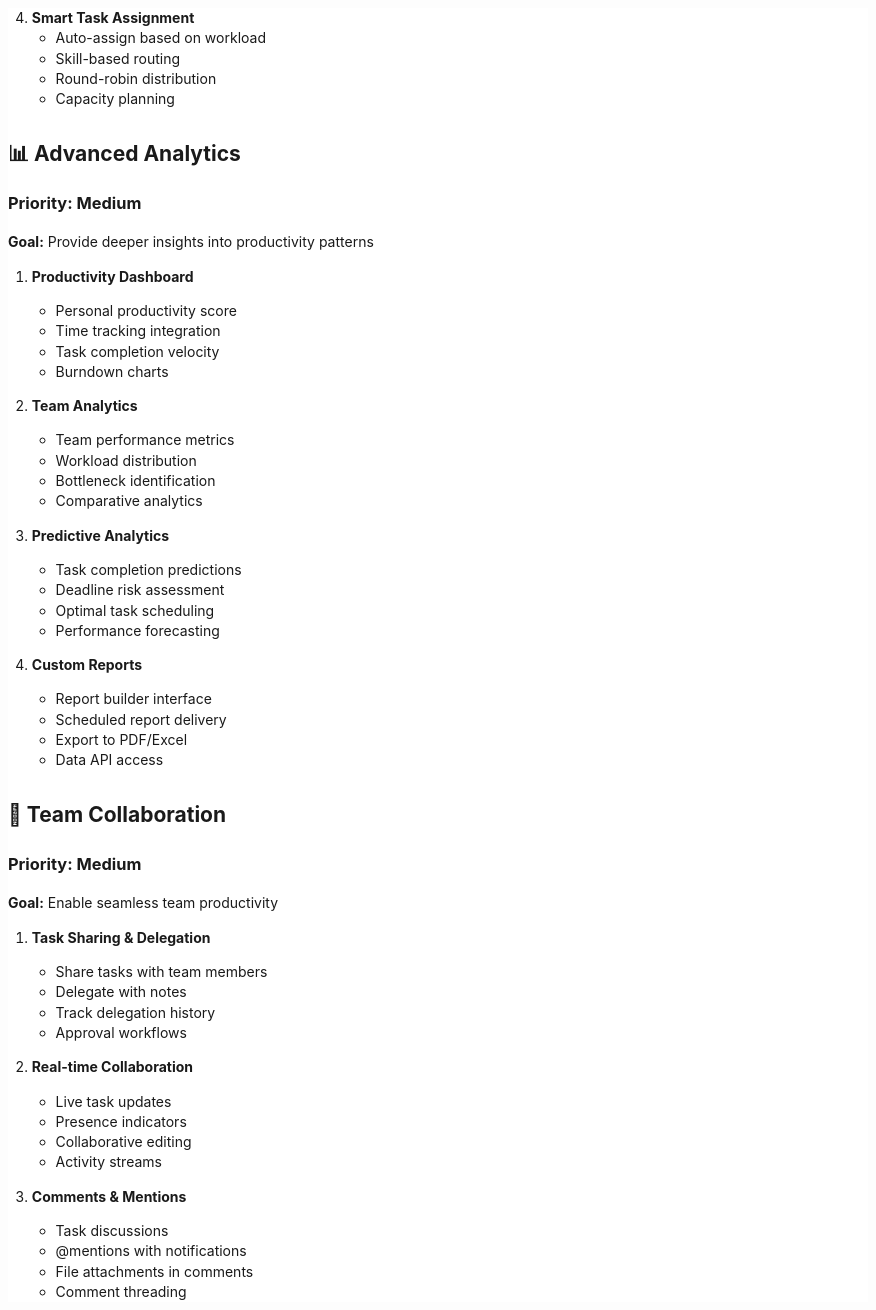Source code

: 4. **Smart Task Assignment**
   - Auto-assign based on workload
   - Skill-based routing
   - Round-robin distribution
   - Capacity planning

## 📊 Advanced Analytics
### Priority: Medium
**Goal:** Provide deeper insights into productivity patterns

1. **Productivity Dashboard**
   - Personal productivity score
   - Time tracking integration
   - Task completion velocity
   - Burndown charts

2. **Team Analytics**
   - Team performance metrics
   - Workload distribution
   - Bottleneck identification
   - Comparative analytics

3. **Predictive Analytics**
   - Task completion predictions
   - Deadline risk assessment
   - Optimal task scheduling
   - Performance forecasting

4. **Custom Reports**
   - Report builder interface
   - Scheduled report delivery
   - Export to PDF/Excel
   - Data API access

## 👥 Team Collaboration
### Priority: Medium
**Goal:** Enable seamless team productivity

1. **Task Sharing & Delegation**
   - Share tasks with team members
   - Delegate with notes
   - Track delegation history
   - Approval workflows

2. **Real-time Collaboration**
   - Live task updates
   - Presence indicators
   - Collaborative editing
   - Activity streams

3. **Comments & Mentions**
   - Task discussions
   - @mentions with notifications
   - File attachments in comments
   - Comment threading

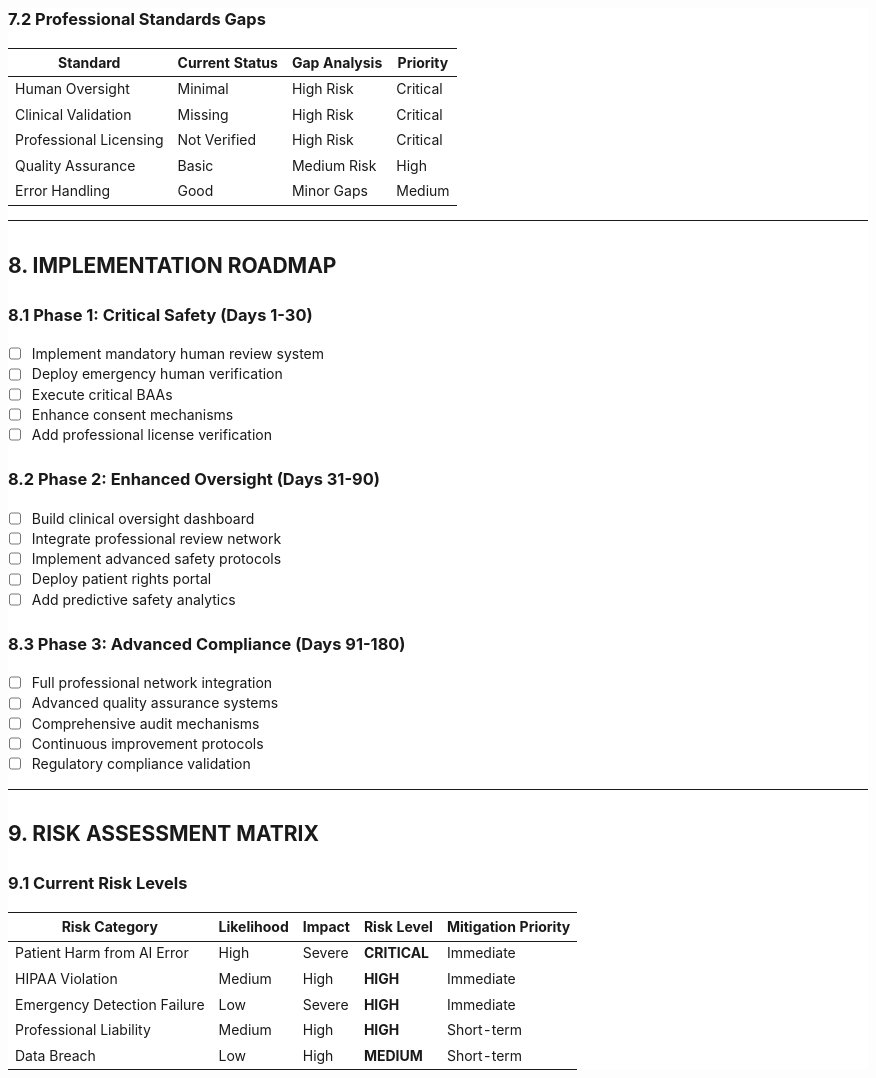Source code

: ### 7.2 Professional Standards Gaps

| Standard | Current Status | Gap Analysis | Priority |
|----------|----------------|--------------|----------|
| Human Oversight | Minimal | High Risk | Critical |
| Clinical Validation | Missing | High Risk | Critical |
| Professional Licensing | Not Verified | High Risk | Critical |
| Quality Assurance | Basic | Medium Risk | High |
| Error Handling | Good | Minor Gaps | Medium |

---

## 8. IMPLEMENTATION ROADMAP

### 8.1 Phase 1: Critical Safety (Days 1-30)
- [ ] Implement mandatory human review system
- [ ] Deploy emergency human verification
- [ ] Execute critical BAAs
- [ ] Enhance consent mechanisms
- [ ] Add professional license verification

### 8.2 Phase 2: Enhanced Oversight (Days 31-90)
- [ ] Build clinical oversight dashboard
- [ ] Integrate professional review network
- [ ] Implement advanced safety protocols
- [ ] Deploy patient rights portal
- [ ] Add predictive safety analytics

### 8.3 Phase 3: Advanced Compliance (Days 91-180)
- [ ] Full professional network integration
- [ ] Advanced quality assurance systems
- [ ] Comprehensive audit mechanisms
- [ ] Continuous improvement protocols
- [ ] Regulatory compliance validation

---

## 9. RISK ASSESSMENT MATRIX

### 9.1 Current Risk Levels

| Risk Category | Likelihood | Impact | Risk Level | Mitigation Priority |
|---------------|------------|--------|------------|-------------------|
| Patient Harm from AI Error | High | Severe | **CRITICAL** | Immediate |
| HIPAA Violation | Medium | High | **HIGH** | Immediate |
| Emergency Detection Failure | Low | Severe | **HIGH** | Immediate |
| Professional Liability | Medium | High | **HIGH** | Short-term |
| Data Breach | Low | High | **MEDIUM** | Short-term |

☆ ☆ ☆

> [What the task requires]: The required output is the exact lines from the opening line of the entries through the line with "- Task completion predictions", inclusive, without pictures.

> [The answer]:
Source code

: 4. **Smart Task Assignment**
   - Auto-assign based on workload
   - Skill-based routing
   - Round-robin distribution
   - Capacity planning

## 📊 Advanced Analytics
### Priority: Medium
**Goal:** Provide deeper insights into productivity patterns

1. **Productivity Dashboard**
   - Personal productivity score
   - Time tracking integration
   - Task completion velocity
   - Burndown charts

2. **Team Analytics**
   - Team performance metrics
   - Workload distribution
   - Bottleneck identification
   - Comparative analytics

3. **Predictive Analytics**
   - Task completion predictions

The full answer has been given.